### Work instructions
Please turn the whole listing below into a numbered list, skipping blank lines and leaving the pictures out.

### Information shown
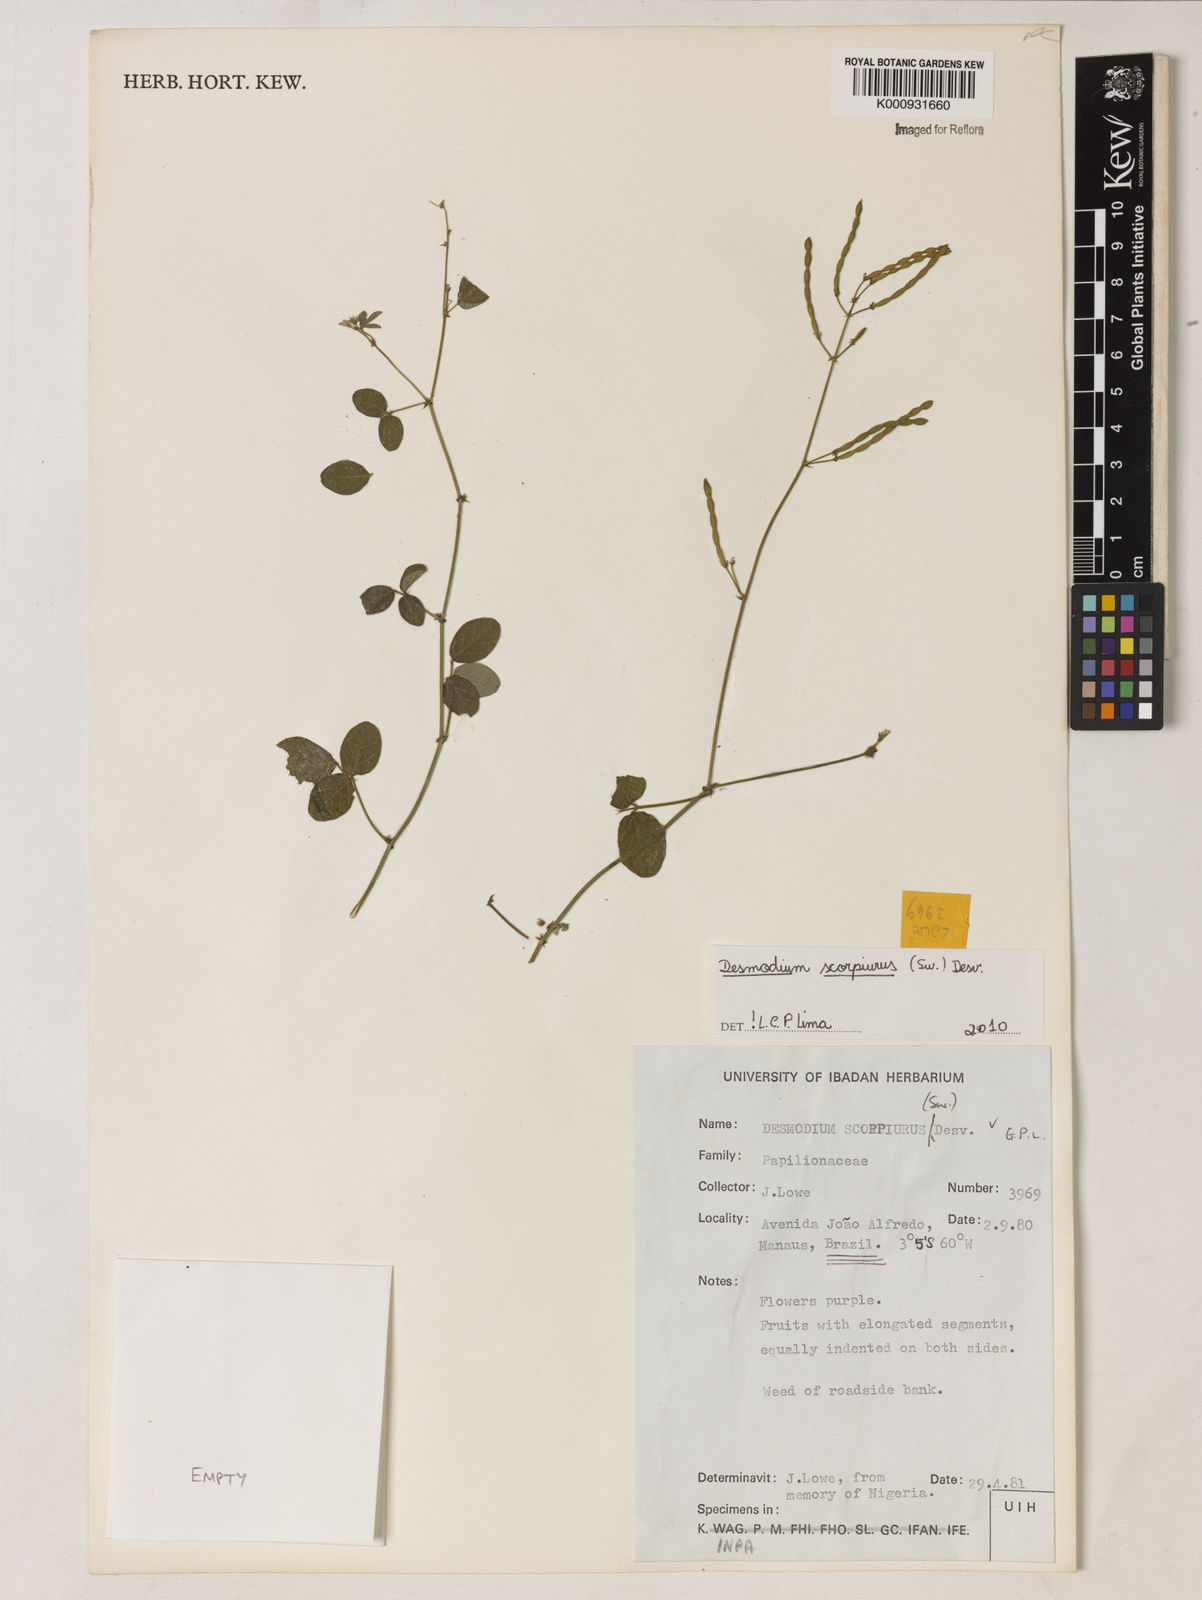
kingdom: Plantae
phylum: Tracheophyta
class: Magnoliopsida
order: Fabales
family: Fabaceae
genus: Desmodium
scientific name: Desmodium
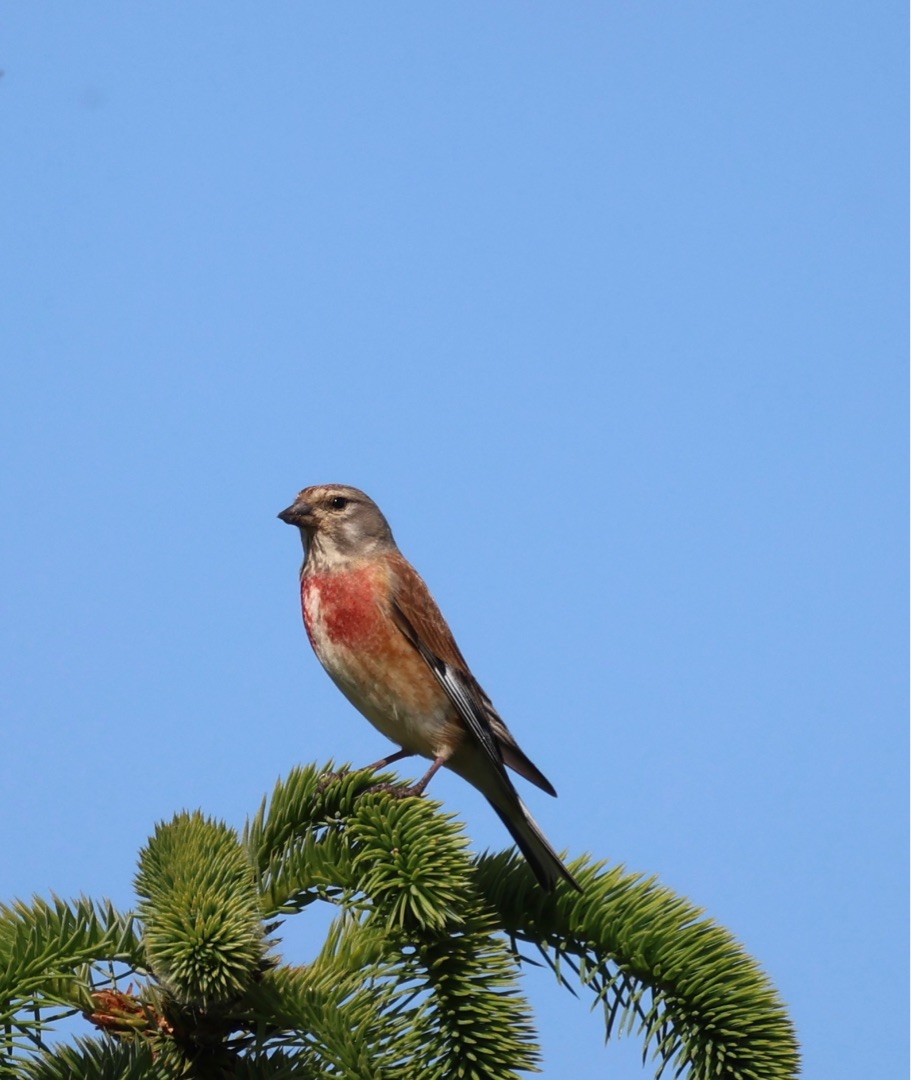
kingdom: Animalia
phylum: Chordata
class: Aves
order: Passeriformes
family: Fringillidae
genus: Linaria
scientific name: Linaria cannabina
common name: Tornirisk
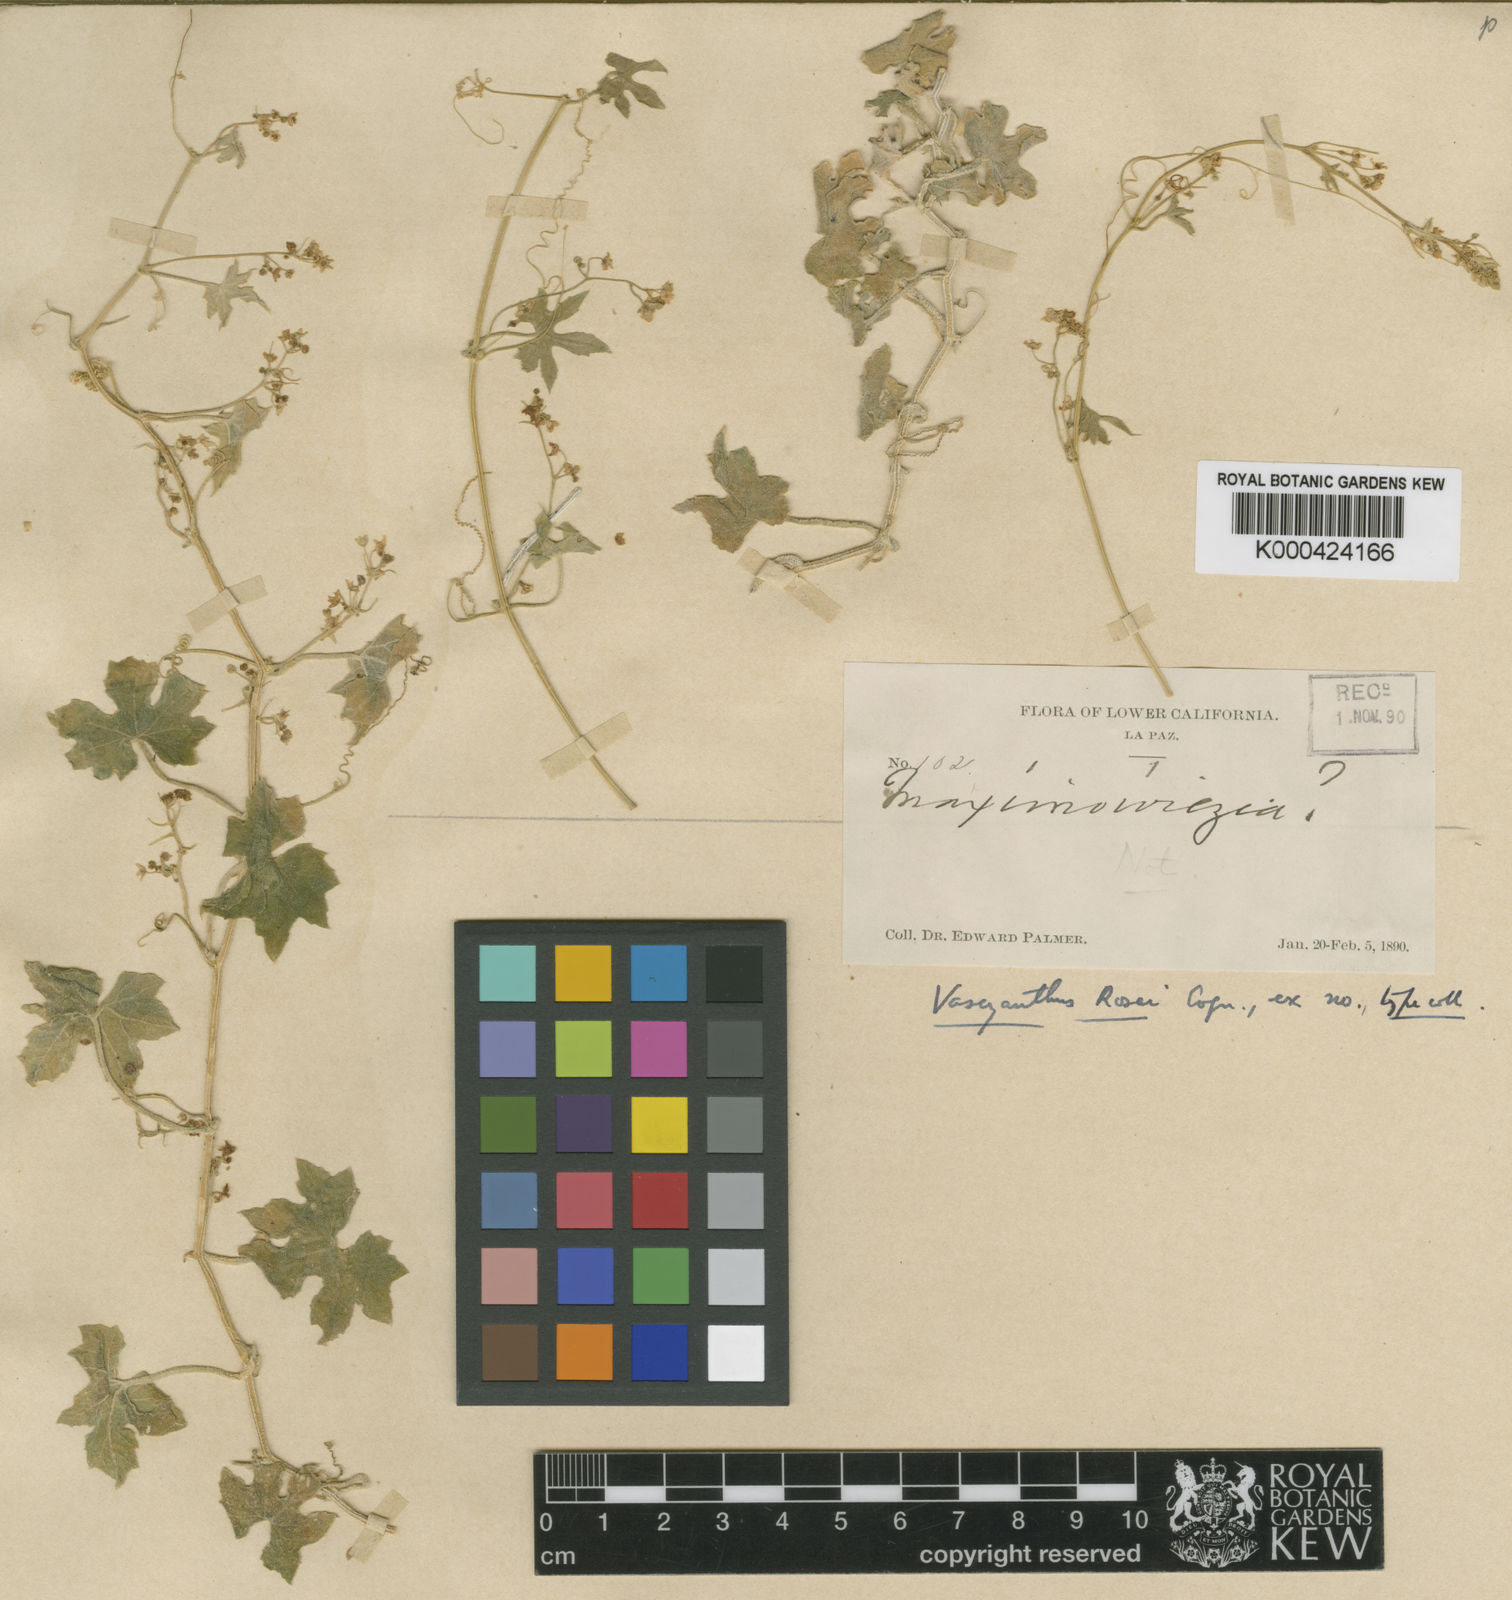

### Answer to the problem
1. kingdom: Plantae
2. phylum: Tracheophyta
3. class: Magnoliopsida
4. order: Fabales
5. family: Fabaceae
6. genus: Desmodium
7. scientific name: Desmodium
8. kingdom: Animalia
9. phylum: Chordata
10. class: Aves
11. order: Passeriformes
12. family: Fringillidae
13. genus: Linaria
14. scientific name: Linaria cannabina
15. common name: Tornirisk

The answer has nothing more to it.